A Guide to Second Home Insurance


Many of our clients have made the decision to purchase a second home, or vacation home, some on the Cape and other places. Two common conversations come up with nearly every second home policy we write. First, why is this different from homeowners insurance? Secondly, what types of insurance are needed for a secondary home? So, let’s look at what these differences are, what insurance types are needed, and what you can do to mitigate some costs.

As a disclaimer, I will mention real estate in other places, we can usually refer you to a reputable agency for places that we do not do business.

How is Second Home Insurance Different?

Second home insurance differs from homeowners insurance in several ways. Most of these differences are simply increased risk factors and that’s what I am going to focus on.

Perhaps the biggest risk factor is that the home may go unoccupied for long periods of time. While you are at your primary residence, a storm could have ripped a hole in the roof of your second home and no one is there to address the issue.
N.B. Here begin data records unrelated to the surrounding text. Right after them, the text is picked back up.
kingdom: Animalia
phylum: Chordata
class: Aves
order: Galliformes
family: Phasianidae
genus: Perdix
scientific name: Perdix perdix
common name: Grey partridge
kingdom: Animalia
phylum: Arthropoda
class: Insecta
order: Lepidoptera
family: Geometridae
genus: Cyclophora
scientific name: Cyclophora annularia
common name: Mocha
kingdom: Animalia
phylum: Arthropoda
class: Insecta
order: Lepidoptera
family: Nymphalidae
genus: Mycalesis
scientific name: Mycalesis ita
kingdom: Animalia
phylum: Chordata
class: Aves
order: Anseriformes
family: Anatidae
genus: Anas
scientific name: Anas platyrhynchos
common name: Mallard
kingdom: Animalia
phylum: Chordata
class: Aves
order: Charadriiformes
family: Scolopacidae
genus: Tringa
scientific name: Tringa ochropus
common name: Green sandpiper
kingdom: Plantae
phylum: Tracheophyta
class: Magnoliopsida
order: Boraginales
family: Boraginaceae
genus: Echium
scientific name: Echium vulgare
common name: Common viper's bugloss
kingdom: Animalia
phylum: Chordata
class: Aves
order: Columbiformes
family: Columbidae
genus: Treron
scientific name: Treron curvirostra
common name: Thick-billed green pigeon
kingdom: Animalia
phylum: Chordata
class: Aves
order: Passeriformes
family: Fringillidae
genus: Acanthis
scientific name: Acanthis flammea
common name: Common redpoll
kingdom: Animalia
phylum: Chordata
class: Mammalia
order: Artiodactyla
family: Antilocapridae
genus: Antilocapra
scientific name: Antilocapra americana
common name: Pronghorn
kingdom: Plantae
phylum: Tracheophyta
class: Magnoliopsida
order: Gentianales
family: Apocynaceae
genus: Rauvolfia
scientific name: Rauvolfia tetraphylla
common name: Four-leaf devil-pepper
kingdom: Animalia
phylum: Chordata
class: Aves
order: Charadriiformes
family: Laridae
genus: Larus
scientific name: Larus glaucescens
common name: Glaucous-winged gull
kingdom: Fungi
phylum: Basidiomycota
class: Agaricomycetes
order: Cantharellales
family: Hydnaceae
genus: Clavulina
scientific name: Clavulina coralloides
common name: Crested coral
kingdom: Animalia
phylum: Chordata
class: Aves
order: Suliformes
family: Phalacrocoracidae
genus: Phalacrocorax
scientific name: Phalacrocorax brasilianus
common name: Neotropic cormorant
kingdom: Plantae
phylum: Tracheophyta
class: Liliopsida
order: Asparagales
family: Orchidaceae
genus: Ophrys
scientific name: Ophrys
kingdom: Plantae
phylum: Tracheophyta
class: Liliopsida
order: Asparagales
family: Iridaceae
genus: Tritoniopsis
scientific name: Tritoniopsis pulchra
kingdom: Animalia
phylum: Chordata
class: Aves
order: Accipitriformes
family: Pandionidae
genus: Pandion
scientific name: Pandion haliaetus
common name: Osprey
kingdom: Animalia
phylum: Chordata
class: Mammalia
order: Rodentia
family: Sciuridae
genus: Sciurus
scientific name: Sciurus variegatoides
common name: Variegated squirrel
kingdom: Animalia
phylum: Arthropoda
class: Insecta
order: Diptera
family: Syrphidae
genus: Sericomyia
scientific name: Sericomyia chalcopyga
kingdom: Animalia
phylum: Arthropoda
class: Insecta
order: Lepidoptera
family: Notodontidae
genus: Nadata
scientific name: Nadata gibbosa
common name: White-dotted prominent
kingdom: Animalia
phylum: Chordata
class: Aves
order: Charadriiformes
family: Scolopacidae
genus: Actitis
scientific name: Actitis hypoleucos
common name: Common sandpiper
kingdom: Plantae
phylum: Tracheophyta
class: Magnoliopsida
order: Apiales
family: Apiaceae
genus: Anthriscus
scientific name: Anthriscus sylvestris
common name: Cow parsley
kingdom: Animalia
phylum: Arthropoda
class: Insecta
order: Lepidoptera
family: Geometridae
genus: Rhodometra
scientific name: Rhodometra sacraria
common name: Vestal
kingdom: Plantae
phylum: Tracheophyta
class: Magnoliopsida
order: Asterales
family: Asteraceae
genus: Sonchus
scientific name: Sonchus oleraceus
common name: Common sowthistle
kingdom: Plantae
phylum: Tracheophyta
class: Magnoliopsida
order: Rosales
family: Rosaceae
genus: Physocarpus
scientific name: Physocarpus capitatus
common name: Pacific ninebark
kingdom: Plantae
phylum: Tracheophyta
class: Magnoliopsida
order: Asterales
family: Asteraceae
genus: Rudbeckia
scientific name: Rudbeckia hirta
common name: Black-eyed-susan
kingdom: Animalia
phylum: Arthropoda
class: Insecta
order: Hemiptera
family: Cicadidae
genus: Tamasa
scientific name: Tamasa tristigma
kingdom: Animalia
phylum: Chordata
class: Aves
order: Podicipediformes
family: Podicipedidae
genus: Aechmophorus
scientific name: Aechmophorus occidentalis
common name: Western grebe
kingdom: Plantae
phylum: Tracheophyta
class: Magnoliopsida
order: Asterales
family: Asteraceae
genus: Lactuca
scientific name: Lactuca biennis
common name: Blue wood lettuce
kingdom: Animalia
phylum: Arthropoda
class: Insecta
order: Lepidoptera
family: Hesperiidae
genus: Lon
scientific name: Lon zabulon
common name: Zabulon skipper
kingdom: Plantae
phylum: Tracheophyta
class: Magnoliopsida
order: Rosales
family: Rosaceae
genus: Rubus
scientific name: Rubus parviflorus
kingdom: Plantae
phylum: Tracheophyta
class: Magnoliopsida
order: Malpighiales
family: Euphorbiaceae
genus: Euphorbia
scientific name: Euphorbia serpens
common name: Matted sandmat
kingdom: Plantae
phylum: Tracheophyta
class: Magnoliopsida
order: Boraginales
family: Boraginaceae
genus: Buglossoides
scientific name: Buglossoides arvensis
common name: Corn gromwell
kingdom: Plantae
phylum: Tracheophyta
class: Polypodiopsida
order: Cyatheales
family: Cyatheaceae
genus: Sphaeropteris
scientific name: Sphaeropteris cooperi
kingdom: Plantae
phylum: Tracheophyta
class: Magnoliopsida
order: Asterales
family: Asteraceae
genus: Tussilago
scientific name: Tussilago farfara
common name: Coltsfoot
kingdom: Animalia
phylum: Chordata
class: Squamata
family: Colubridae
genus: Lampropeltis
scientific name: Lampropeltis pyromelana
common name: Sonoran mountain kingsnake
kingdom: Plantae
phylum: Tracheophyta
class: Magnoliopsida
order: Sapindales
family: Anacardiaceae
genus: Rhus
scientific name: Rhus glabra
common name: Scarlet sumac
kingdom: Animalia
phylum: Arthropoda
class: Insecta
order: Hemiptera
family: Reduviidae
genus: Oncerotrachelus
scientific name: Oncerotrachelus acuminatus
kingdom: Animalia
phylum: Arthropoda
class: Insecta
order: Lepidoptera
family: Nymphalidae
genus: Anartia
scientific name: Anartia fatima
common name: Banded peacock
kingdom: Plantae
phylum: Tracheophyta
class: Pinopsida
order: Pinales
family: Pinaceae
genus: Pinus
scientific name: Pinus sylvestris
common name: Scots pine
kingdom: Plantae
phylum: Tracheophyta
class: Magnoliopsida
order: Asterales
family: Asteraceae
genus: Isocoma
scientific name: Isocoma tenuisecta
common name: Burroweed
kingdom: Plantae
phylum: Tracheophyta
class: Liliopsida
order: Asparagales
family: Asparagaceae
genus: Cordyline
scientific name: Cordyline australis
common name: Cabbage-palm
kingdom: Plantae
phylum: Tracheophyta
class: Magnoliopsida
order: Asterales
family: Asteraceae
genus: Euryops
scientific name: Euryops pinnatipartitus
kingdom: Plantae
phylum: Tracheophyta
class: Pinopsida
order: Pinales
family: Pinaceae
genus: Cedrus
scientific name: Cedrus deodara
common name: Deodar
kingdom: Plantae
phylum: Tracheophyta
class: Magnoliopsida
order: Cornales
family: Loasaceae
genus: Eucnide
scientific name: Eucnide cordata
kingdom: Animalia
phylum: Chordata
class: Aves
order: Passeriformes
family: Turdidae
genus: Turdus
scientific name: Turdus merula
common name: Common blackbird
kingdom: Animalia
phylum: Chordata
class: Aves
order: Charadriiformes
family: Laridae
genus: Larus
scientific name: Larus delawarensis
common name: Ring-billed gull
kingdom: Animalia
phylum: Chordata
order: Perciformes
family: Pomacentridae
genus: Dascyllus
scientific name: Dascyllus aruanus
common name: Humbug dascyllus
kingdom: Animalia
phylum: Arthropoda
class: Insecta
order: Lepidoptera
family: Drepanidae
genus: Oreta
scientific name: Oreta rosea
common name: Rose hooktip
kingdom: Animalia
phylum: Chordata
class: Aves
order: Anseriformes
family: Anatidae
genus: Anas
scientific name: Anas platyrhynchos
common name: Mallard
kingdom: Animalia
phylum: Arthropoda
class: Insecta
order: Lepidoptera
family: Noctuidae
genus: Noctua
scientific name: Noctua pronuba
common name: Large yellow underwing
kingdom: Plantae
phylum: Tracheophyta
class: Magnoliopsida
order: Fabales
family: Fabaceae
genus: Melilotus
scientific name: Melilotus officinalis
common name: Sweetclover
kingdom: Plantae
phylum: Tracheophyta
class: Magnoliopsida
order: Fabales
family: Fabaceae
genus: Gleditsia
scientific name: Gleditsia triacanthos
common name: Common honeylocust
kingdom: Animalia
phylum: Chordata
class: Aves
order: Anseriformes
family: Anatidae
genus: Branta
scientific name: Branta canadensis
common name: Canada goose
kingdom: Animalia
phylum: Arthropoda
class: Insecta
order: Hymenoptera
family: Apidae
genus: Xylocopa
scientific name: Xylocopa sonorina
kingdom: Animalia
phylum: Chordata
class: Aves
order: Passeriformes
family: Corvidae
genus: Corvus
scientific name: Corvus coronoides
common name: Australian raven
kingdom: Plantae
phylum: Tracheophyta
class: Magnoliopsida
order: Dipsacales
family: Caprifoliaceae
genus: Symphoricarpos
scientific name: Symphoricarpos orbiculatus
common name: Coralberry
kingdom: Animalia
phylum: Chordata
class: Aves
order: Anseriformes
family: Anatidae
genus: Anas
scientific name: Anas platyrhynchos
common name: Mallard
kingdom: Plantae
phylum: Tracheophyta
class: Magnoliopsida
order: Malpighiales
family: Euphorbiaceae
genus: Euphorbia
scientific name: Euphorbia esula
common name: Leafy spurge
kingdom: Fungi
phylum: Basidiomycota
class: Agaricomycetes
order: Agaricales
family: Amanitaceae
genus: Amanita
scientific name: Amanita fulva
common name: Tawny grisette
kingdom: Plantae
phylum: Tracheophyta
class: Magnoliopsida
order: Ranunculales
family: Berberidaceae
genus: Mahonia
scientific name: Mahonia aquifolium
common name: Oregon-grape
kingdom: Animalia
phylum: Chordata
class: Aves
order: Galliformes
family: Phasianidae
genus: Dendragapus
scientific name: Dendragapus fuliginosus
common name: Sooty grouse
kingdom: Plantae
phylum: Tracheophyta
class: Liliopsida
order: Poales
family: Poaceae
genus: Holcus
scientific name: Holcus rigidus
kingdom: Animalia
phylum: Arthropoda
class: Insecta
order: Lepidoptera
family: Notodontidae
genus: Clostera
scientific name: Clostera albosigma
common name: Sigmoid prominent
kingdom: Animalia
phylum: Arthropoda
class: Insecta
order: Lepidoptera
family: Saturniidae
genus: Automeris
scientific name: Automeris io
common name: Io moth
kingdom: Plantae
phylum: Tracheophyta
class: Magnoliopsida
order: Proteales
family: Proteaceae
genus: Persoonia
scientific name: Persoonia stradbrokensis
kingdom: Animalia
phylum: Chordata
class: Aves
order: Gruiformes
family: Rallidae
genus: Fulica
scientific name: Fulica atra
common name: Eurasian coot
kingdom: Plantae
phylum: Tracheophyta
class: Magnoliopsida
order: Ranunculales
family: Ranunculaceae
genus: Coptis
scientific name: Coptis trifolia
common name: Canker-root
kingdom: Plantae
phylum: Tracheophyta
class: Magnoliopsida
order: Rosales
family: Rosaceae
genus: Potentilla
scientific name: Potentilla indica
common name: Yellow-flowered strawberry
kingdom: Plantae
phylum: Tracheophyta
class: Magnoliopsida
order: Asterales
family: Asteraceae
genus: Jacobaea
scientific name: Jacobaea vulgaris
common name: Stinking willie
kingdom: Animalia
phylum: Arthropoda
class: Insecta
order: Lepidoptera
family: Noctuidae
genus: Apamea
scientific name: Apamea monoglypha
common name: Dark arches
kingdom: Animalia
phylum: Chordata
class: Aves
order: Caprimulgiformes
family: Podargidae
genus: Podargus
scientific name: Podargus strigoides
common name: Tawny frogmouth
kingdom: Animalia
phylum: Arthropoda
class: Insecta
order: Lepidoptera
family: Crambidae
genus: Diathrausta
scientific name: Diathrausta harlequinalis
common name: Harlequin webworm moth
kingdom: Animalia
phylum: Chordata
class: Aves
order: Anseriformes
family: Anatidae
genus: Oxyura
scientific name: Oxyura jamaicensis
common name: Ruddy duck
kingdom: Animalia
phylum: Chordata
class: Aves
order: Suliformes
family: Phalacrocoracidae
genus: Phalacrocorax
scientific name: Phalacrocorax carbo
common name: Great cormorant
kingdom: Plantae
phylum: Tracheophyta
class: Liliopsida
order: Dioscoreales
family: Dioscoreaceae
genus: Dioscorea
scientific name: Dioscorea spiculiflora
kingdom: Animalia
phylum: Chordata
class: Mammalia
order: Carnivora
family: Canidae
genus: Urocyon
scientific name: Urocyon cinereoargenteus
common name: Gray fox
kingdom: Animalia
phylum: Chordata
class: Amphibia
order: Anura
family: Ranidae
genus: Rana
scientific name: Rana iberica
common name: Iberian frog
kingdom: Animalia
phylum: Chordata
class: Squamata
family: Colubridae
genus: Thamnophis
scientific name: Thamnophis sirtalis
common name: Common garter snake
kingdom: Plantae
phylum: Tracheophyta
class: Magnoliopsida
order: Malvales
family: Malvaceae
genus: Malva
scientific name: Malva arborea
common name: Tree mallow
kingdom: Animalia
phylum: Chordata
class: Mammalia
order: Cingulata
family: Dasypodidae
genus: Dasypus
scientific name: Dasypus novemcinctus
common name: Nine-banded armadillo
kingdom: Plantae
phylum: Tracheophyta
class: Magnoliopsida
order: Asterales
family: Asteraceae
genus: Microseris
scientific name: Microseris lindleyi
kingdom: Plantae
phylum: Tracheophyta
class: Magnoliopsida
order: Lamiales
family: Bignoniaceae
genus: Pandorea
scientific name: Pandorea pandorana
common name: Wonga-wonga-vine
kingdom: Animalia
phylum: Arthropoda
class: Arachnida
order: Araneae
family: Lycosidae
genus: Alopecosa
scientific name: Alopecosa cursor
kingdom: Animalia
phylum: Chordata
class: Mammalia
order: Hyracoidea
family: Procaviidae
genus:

So a hole in the roof becomes water damage an mold cleanup by the time someone realizes what happened.

Another prevalent risk factor is that many vacation homes are in rural locations, like that getaway cabin in the White Mountains. Compounding the effect of being unoccupied, the risk of theft increases when the location is both unoccupied and rural.

Many people also tend to offer their second home to friends, family, coworkers, or clients. While this helps with keeping a check on the property and maintenance needs, it introduces yet another threat. Damage by a 3rd party.

Additionally, some people even rent out their second home for short periods of time. For instance, a house in Daytona may get rented out to spring breakers. Did someone say, “risk”?

So, to recap:

  • Unoccupied for long periods
  • Isolated rural location
  • Guests
  • Tenants

Types of Insurance Needed:

Many of the insurances you will need for your second home, is the same as homeowners insurance. In most homeowners insurance policies, your coverages are:

  • Dwelling
  • Other structures
  • Personal property
  • Loss of use
  • Liability insurance

As you have probably figured out, you may need a few extra pieces in place. So, in addition to you’re typical homeowners insurance, you should consider:

  • Earthquake
  • Tornado
  • Hurricane
  • Additional theft/vandalism
  • Tenant Insurance (if renting)
  • Umbrella Policy
  • Flood

What you can do to mitigate costs:

  • Install an Alarm System
    • If you are leaving any valuables at your second home, then installing an alarm system isn’t only practical, it can save you money on insurance premiums.
  • Combine Policies to Save
    • If possible, combine your second home insurance with your primary homeowners insurance, car insurance, boat insurance, etc. By combining these and going through the same company, you can lower your premiums.
  • Umbrella Policies
    • Aside from the fact you are adding a valuable asset to your insurance coverages, there comes a point where having an umbrella policy just makes sense. In the event that something were to happen, like a 100 year flood that you didn’t anticipate or have covered, you may need some additional coverage. The more assets you are insuring, the higher the risk that you are exposed to one of these “freak accidents”. Maybe buying the second home doesn’t trigger the need for this, but keep it in mind.
  • Insurance & Renting
    • If you are going to be renting out your second home, you should inform your insurance agent. While it may seem more risky to be renting, the reality is that some of the risks associated with it being empty will be alleviated, which could translate into savings.
    • Another way to save on your premiums is to require tenants to carry renters insurance with minimum amounts of coverage, as outlined by your insurance agent. In doing so, some of the risk management costs can be transferred to the tenant, again saving you money without lowering your coverage.

Choosing the right insurance agency:

As you have seen, insurance for a second home is considered higher risk than a primary home. To mitigate costs, you should consider using an agency that has access to multiple insurance companies. Not all insurance products are the same and having access to more options, as well as having a knowledgeable insurance agent, will better ensure that you have the appropriate amount of insurance at the best price possible.